(Saved entries)
= Beginning of Section =

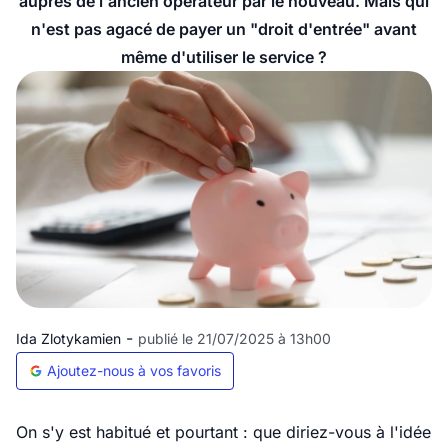
auprès de l'ancien opérateur par le nouveau. Mais qui
n'est pas agacé de payer un "droit d'entrée" avant
même d'utiliser le service ?
-
Ida Zlotykamien
publié le 21/07/2025 à 13h00
Ajoutez-nous à vos favoris
On s'y est habitué et pourtant : que diriez-vous à l'idée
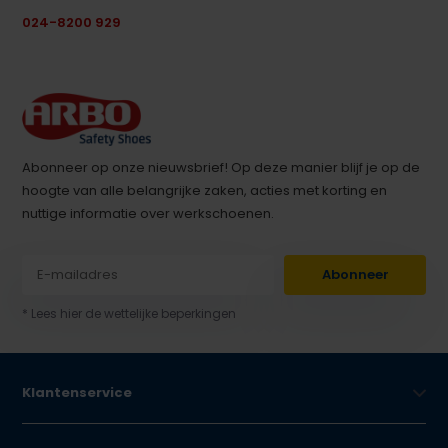
024-8200 929
Abonneer op onze nieuwsbrief! Op deze manier blijf je op de
hoogte van alle belangrijke zaken, acties met korting en
nuttige informatie over werkschoenen.
Abonneer
* Lees hier de wettelijke beperkingen
Klantenservice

= End of Section =

Copy the text of all the entries above word for word, without the pictures.

*RESULT:*
auprès de l'ancien opérateur par le nouveau. Mais qui
n'est pas agacé de payer un "droit d'entrée" avant
même d'utiliser le service ?
-
Ida Zlotykamien
publié le 21/07/2025 à 13h00
Ajoutez-nous à vos favoris
On s'y est habitué et pourtant : que diriez-vous à l'idée
024-8200 929
Abonneer op onze nieuwsbrief! Op deze manier blijf je op de
hoogte van alle belangrijke zaken, acties met korting en
nuttige informatie over werkschoenen.
Abonneer
* Lees hier de wettelijke beperkingen
Klantenservice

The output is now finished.